🤖 AI Summary
To address memory-bandwidth bottlenecks in large language model (LLM) inference, this paper proposes a quantization-aware ternarization training framework, introducing 2-bit and 1.6-bit weight compression schemes to achieve efficient ternary weight representation. Theoretical analysis and empirical evaluation reveal that ternary models exhibit distinct scaling behavior—performance depends more critically on training data volume than on parameter count. Leveraging these insights, we design TriRun, a custom GPU inference kernel optimized for ternary operations, and release Spectra-1.1, a family of high-performance ternary LLMs trained on 1.2 trillion tokens. Evaluated across hardware platforms, Spectra-1.1 achieves substantial speedups: significant throughput improvement on CPU and up to 5× end-to-end acceleration on GPU, with minimal accuracy degradation. This work establishes a scalable, high-throughput paradigm for ultra-low-bit LLM inference.
📝 Abstract
Large language models (LLMs) are increasingly used across research and industry applications, yet their inference efficiency remains a significant challenge. As the computational power of modern GPU architectures continuously improves, their memory bandwidth and capacity have not scaled proportionally, creating a critical bottleneck during inference.

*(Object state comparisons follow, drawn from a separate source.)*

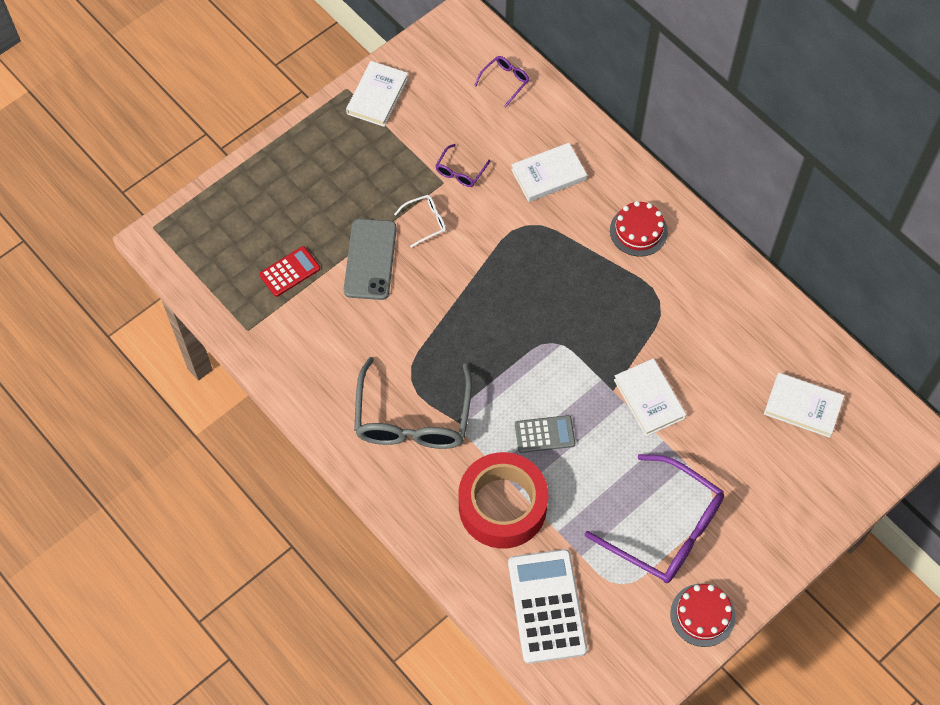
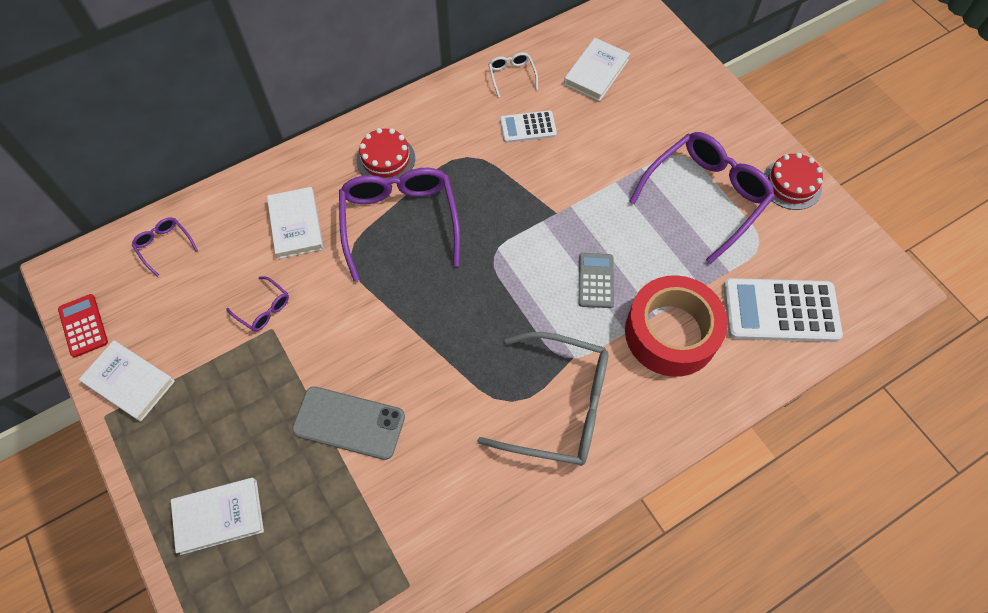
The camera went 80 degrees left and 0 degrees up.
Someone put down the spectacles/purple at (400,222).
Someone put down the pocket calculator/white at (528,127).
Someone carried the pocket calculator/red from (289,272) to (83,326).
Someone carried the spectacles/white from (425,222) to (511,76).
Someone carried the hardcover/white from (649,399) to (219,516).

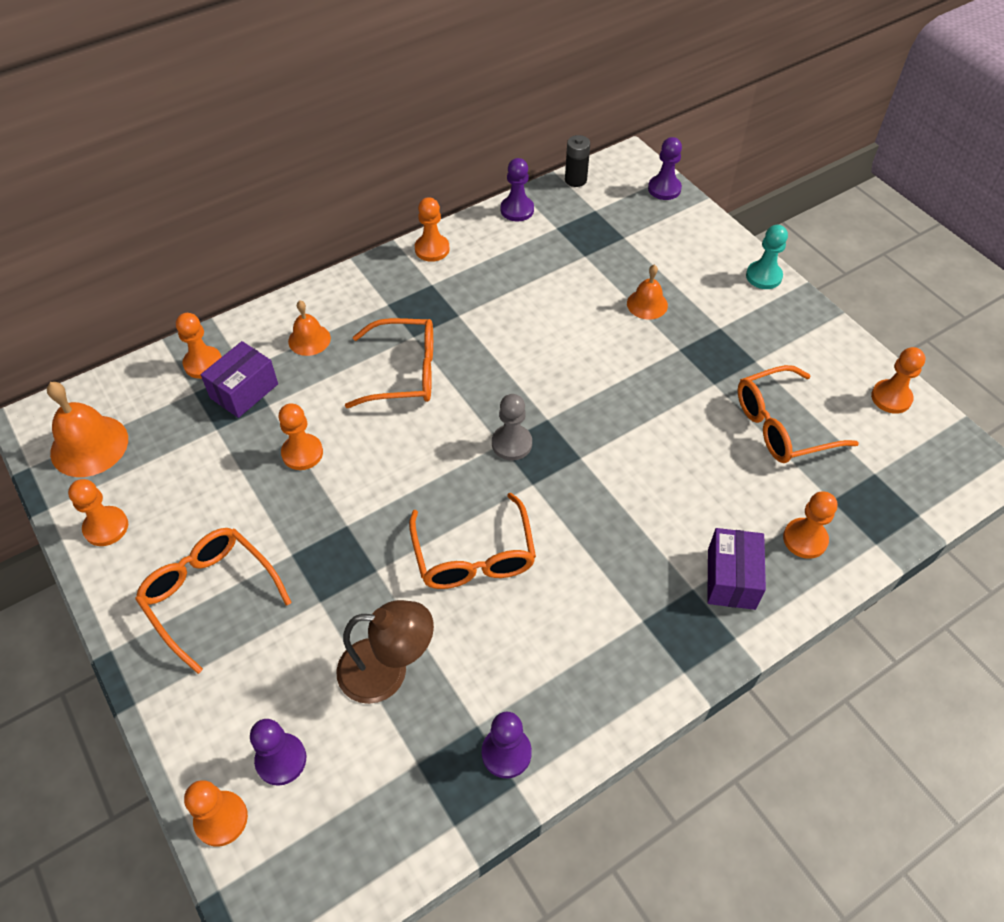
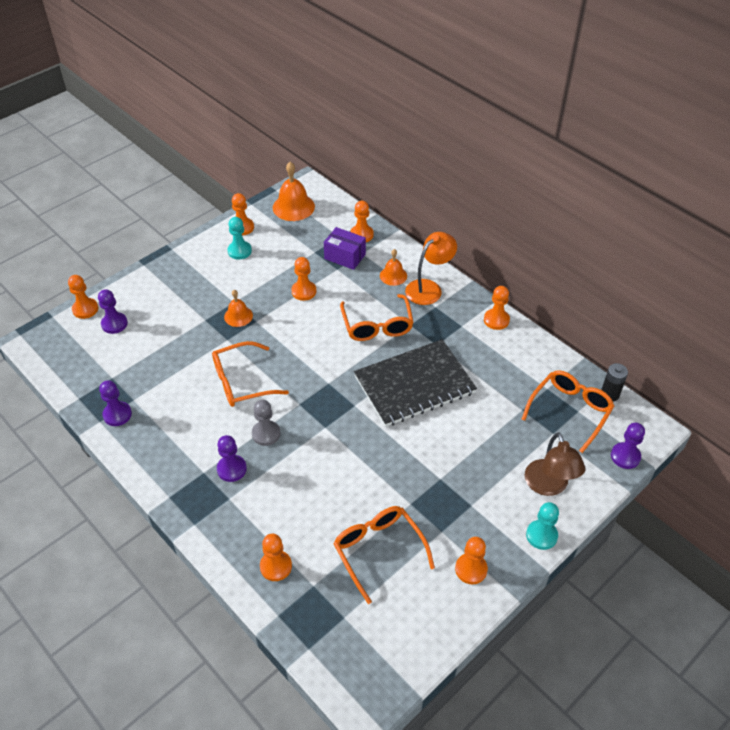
The camera went 80 degrees right and 5 degrees down.
Someone took away the package/purple at (731,579).
Someone put down the pawn/turquoise at (239,251).
Someone put down the exercise book/jet-black at (414,384).
Someone put down the lamp/bright orange at (429,288).
Someone carried the spectacles/bright orange from (209,595) to (570,411).
Someone carried the lamp/dark brown from (387,671) to (549,486).
Someone carried the pawn/grey from (511,443) to (266,434).
Someone carried the pawn/purple from (517,210) to (231,469).
Someone carried the school bell/bright orange from (647,304) to (238,316).
Someone carried the pawn/bright orange from (891,398) to (471,569).

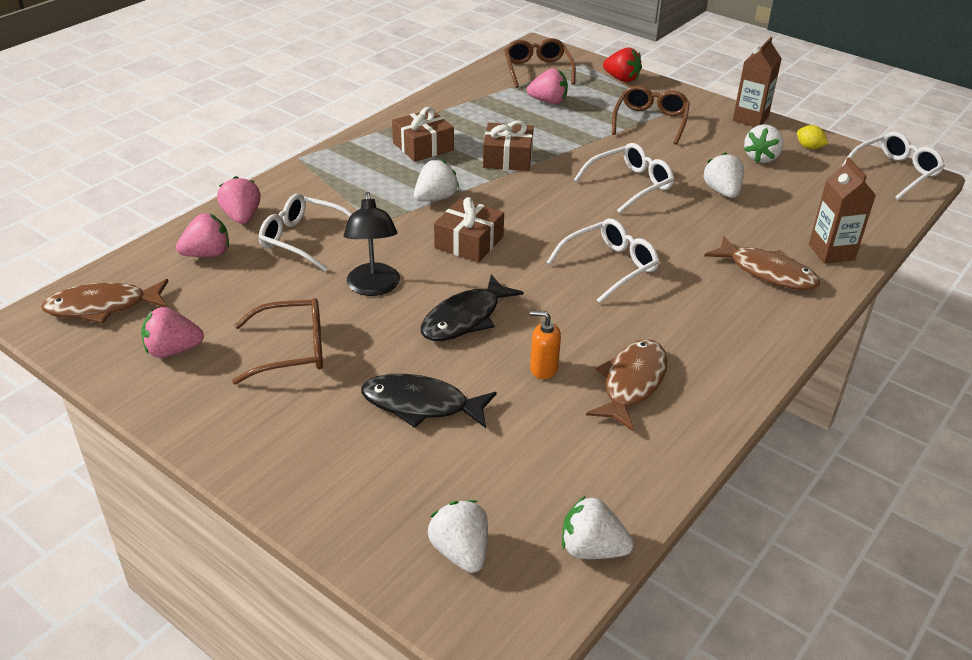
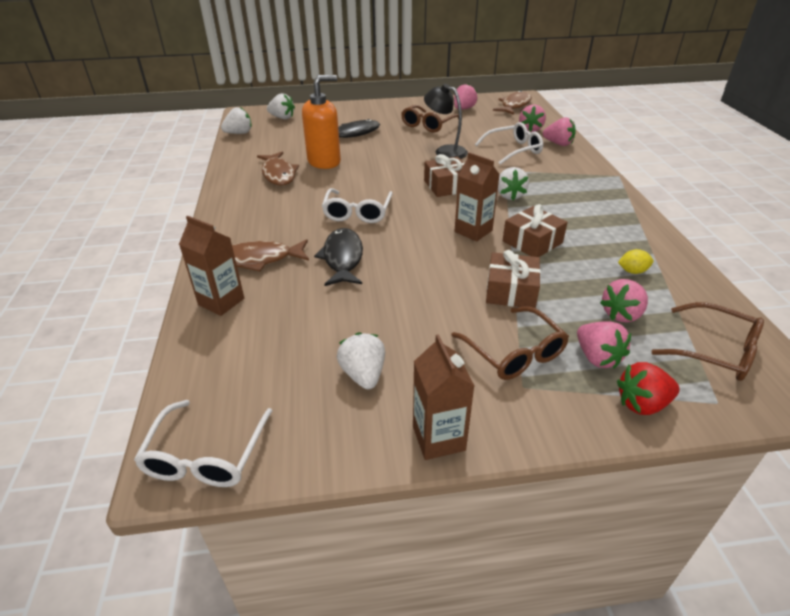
The camera went 135 degrees right and 0 degrees up.
Someone took away the spectacles/white at (630,185).
Someone took away the berry/white at (722,192).
Someone put down the milk carton/dark brown at (473,231).
Someone put down the berry/rose-pink at (597,357).
Someone carried the gift/dark brown from (423,146) to (511,291).
Someone carried the fish figure/jet-black from (465,318) to (342,258).
Someone carried the citrus fruit/golden from (809,147) to (632,271).
Someone scaled the pump bottle/bright orange at (543,369) by 2.04.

To address this, we investigate ternary language models (TriLMs) that employ quantization-aware training to significantly reduce memory requirements. We first analyze the scalability of TriLMs by conducting a scaling law analysis, revealing that TriLMs benefit more from increasing training data than from scaling model parameters. Based on this observation, we introduce Spectra-1.1, an open suite of TriLMs trained on up to 1.2 trillion tokens, demonstrating sustained performance gains at scale. Furthermore, to improve inference efficiency, we propose novel 2-bit and 1.6-bit packing schemes for ternary weights, which demonstrate accelerated inference across various CPU architectures. Also, building on the 2-bit packing, we develop a GPU kernel called TriRun that accelerates end-to-end model inference by up to 5 times compared to floating-point baselines. To encourage further exploration and development of TriLMs, we will release the Spectra-1.1 suite and TriRun inference kernels. Overall, our work lays the foundation for building and deploying efficient LLMs, providing a valuable resource for the research community.